- [Action item] Nothing but the pictures should be dropped when the records are transcribed word for word.

- [Code change snippets]
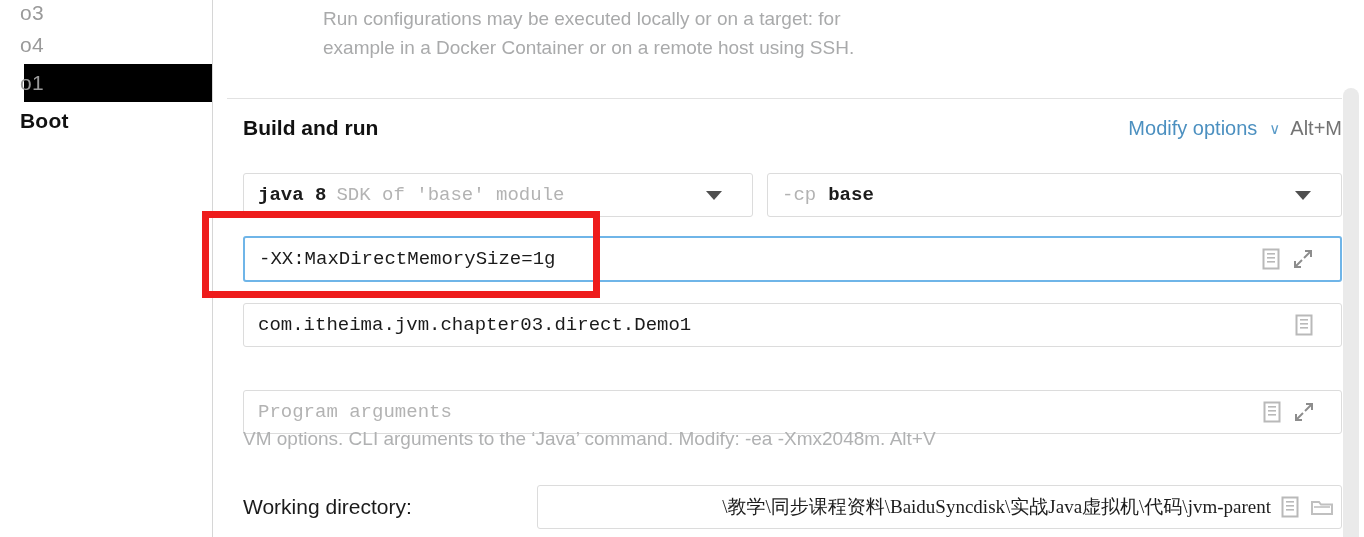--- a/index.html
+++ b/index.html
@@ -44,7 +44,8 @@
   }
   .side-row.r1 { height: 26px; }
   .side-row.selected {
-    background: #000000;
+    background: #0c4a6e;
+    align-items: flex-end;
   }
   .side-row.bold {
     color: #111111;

- [Answer to the problem]
--- a/index.html
+++ b/index.html
@@ -44,7 +44,8 @@
   }
   .side-row.r1 { height: 26px; }
   .side-row.selected {
-    background: #000000;
+    background: #0c4a6e;
+    align-items: flex-end;
   }
   .side-row.bold {
     color: #111111;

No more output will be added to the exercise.